Today, in our very own Golden Nuggets, Mr. James Brady linked to an article from the Mercury News by Mike Rosenberg. In it, he reported that a whole host of local companies ("Google, Apple, Hewlett-Packard, Intel, Yahoo, Seagate, Virgin America and Gap") have pledged a cumulative $30 million for the Bay Area Super Bowl bid.
Wowza. Let that sink in.
Most of that would fund the "stuff" (yes, that's the technical term) that a Super Bowl requires, like "police overtime, free public events and expanded transportation options." Nearly $8 million, though, would go to charities. That in and of itself is pretty darn cool.
What I like most about this news, though, is that it pairs quite nicely with the recent announcement that Levi's has purchased the naming rights of the 49ers' new stadium. On the heels of that news, I wrote a piece arguing why it was a good fit. I hope that the history Levi's carries will transfer over to a new stadium that houses a franchise with a lot of history.
This teaming up of corporations, however, pairs nicely because it looks in the other direction. One of the major selling points of moving to Santa Clara is that it would represent a greater Northern California identity: Silicon Valley. Those were the buzz words in the initial stages.
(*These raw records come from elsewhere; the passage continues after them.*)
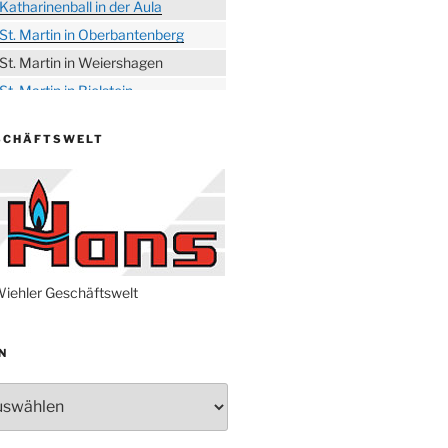
Katharinenball in der Aula
St. Martin in Oberbantenberg
St. Martin in Weiershagen
St. Martin in Bielstein
„DÜX“ im Burghaus
SCHÄFTSWELT
Proklamation der Tollitäten
Konzert Bielsteiner Männerchor
Volkstrauertag am Ehrenmal
Anknipsfest an der
Oberbantenberger Kirche
Adventskonzert Frauenchor
iehler Geschäftswelt
Oberbantenberg
Burghaus im Advent
N
Adventsfeier im Ev. Gemeindehaus
Herbstprogramm Burghaus
Bielstein
Weihnachtsmarkt rund um die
Silicon Valley this. Silicon Valley that. And while I wasn't originally persuaded, I've bought into the idea now. We want a stadium that can hold the history created in Candlestick without the problems of Candlestick. A large part of that is building a technologically innovative stadium that will last for a long time without getting all rundown and Candlestick-like.
So, if we want to read this teaming up, Avengers style, of corporations as an engagement with Silicon Valley, then great. Not only do we get a lot of money for Super Bowl-related activities, but we also get the Silicon Valley ties.